Monday, December 21, 2009

Augmented Reality

Augmented Reality Jumps the Shark

Posted by Sam Churchill on December 21st, 2009

TechCrunch reports that Yelp turned down an offer of half a billion dollars from the search giant. The speculation is that Yelp got another bid or was offered a partnership that made selling the augmented reality company less than necessary.

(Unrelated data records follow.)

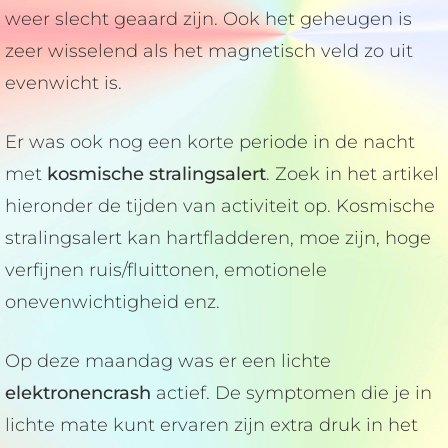
weer slecht geaard zijn. Ook het geheugen is
zeer wisselend als het magnetisch veld zo uit
evenwicht is.
Er was ook nog een korte periode in de nacht
met
kosmische stralingsalert
. Zoek in het artikel
hieronder de tijden van activiteit op. Kosmische
stralingsalert kan hartfladderen, moe zijn, hoge
verfijnen ruis/fluittonen, emotionele
onevenwichtigheid enz.
Op deze maandag was er een lichte
elektronencrash
actief. De symptomen die je in
lichte mate kunt ervaren zijn extra druk in het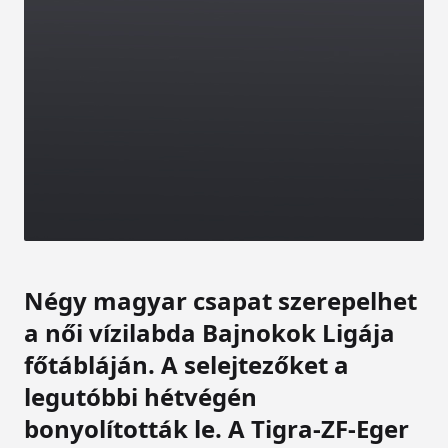
Négy magyar csapat szerepelhet
a női vízilabda Bajnokok Ligája
főtábláján. A selejtezőket a
legutóbbi hétvégén
bonyolították le. A Tigra-ZF-Eger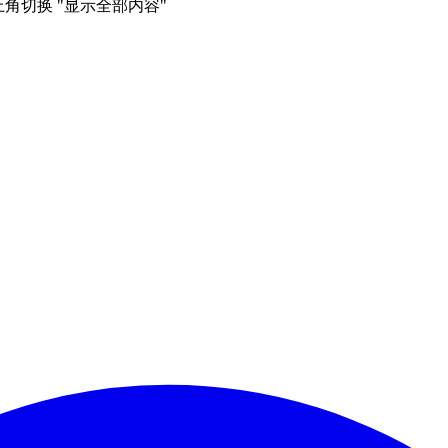
右上角切换 "显示全部内容"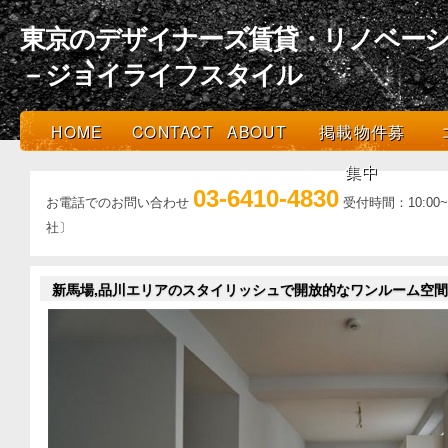
東京のデザイナーズ賃貸・リノベーシ
－ジョイライフスタイル
HOME
CONTACT
ABOUT
掲載物件募
集中
03-6410-4830
お電話でのお問い合わせ
受付時間：10:0
社〕
新馬場,品川エリアのスタイリッシュで開放的なワンルーム空間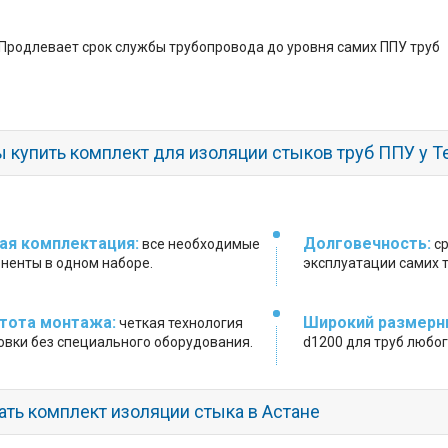
Продлевает срок службы трубопровода до уровня самих ППУ труб
ы купить комплект для изоляции стыков труб ППУ у 
ая комплектация:
Долговечность:
все необходимые
ср
ненты в одном наборе.
эксплуатации самих т
тота монтажа:
Широкий размерн
четкая технология
овки без специального оборудования.
d1200 для труб любог
ать комплект изоляции стыка в Астане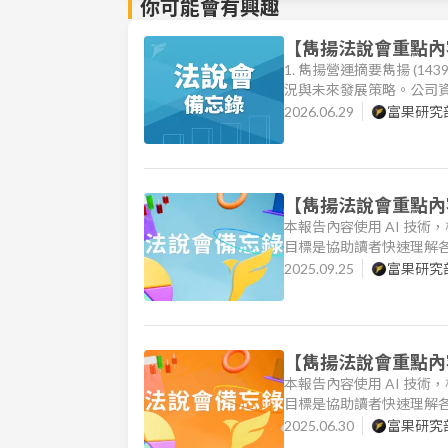
你可能會有興趣
【雋揚法說會重點內容
1. 雋揚營運摘要雋揚 (14
況與未來發展策略。公司資
健，自 2025 年起陸續認
2026.06.29
富果研究
年 5 月）的綠建築相關收入
【雋揚法說會重點內容
本報告內容使用 AI 技
目標是協助讀者快速理解各
揚國際 (市：1439) 
2025.09.25
富果研究
顯著好轉。2025 年前 8 
【雋揚法說會重點內容
本報告內容使用 AI 技
目標是協助讀者快速理解各
際（市：1439）於 202
2025.06.30
富果研究
「內湖週際」聯合投資案的交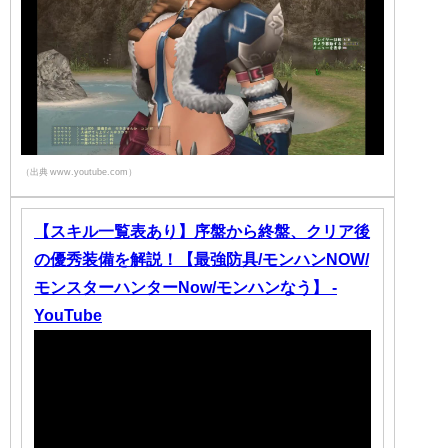
（出典 www.youtube.com）
【スキル一覧表あり】序盤から終盤、クリア後
の優秀装備を解説！【最強防具/モンハンNOW/
モンスターハンターNow/モンハンなう】 -
YouTube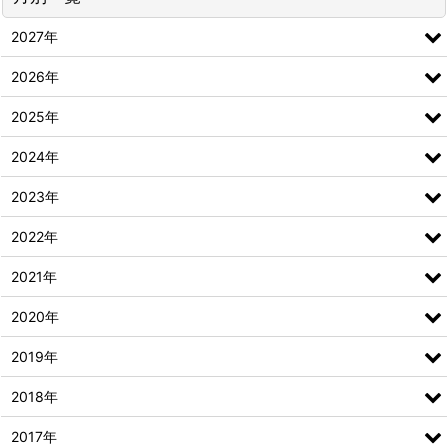
2027年
2026年
2025年
2024年
2023年
2022年
2021年
2020年
2019年
2018年
2017年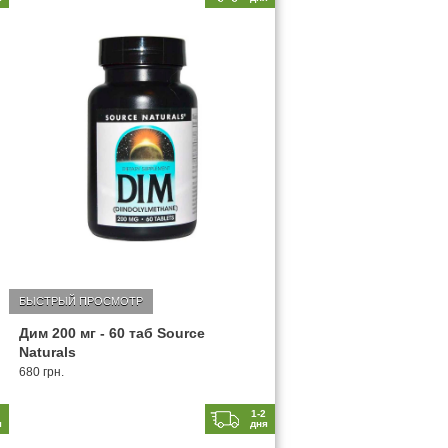
БЫСТРЫЙ ПРОСМОТР
Дим 200 мг - 60 таб Source
Naturals
680 грн.
2
1-2
я
дня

Augmented reality uses your cameraphone, GPS, and compass to show virtual items in the real world. Put your camera in front of a restaurant and it will show related information, such as finding nearby Twitter users.


Yelp’s augmented reality iPhone app would easily dovetail into Google’s Street View map service. It overlays Yelp information over real-time video iPhone users shoot around them, explains econsultancy.


ReadWriteWeb notes that location-based social network Brightkite announced this morning that it has added what it calls the first mobile Augmented Reality advertising for US markets. It’s added to their Layar augmented reality browser.


Layar is a browser for a wide variety of AR data layers, from real-estate listings to government data to messages posted to networks like Brightkite. It is available for Android phones and was available on the iPhone until it was withdrawn from the marketplace last week due to excessive crashes.


The Brightkite ads appear to be just for electronics retailer BestBuy so far, says ReadWrite. A small radar screen has been added, showing the location of nearby BustBuy stores. The circles join the clearly different annotations for text messages and photos posted by nearby users. The ads are relatively unobtrusive for now.





A new product, Google Goggles hopes to bring Mobile Image Recognition to the mainstream.


The concept is dead simple – a user snaps a photo of an object around them, be it a book, building, text or any other object, and the app will return search results tailored for that object.





Snap a photo of a book you’re interested in, for example, and goggles will return reviews, table of contents, links to purchase the book and anything else residing in Google’s index that might be relevant. Google says it fuzzed out the people recognition feature of the software due to “privacy concerns”.


Google Chief Executive Eric Schmidt got some privacy advocates agitated this week with a naïve attitude toward privacy, notes John Dvorak. Schmidt said:




“If you have something that you don’t want anyone to know, maybe you shouldn’t be doing it in the first place, but if you really need that kind of privacy, the reality is that search engines including Google do retain this information for some time, and it’s important, for example that we are all subject in the United States to the Patriot Act. It is possible that that information could be made available to the authorities.”


Google says it has developed a kind of quantum computer capable of identifying objects that appear in digital photos and videos. According to the company, the system outperforms the classical algorithms running across its current network of worldwide data centers.


Hartmut Neven, Google technical lead manager for image recognition, recently unveiled the company’s ongoing quantum computing work in a post on the company’s research blog. Google spent the past three years working in tandem with D-Wave in Vancouver, Canada, on a quantum system designed to identify images, says The Register. D-Wave develops processors that utilize a quantum algorithm by magnetically coupling superconducting loops called rf-squid flux qubits.





Next stop: Superconducting Quantum Interference Devices for your avatar.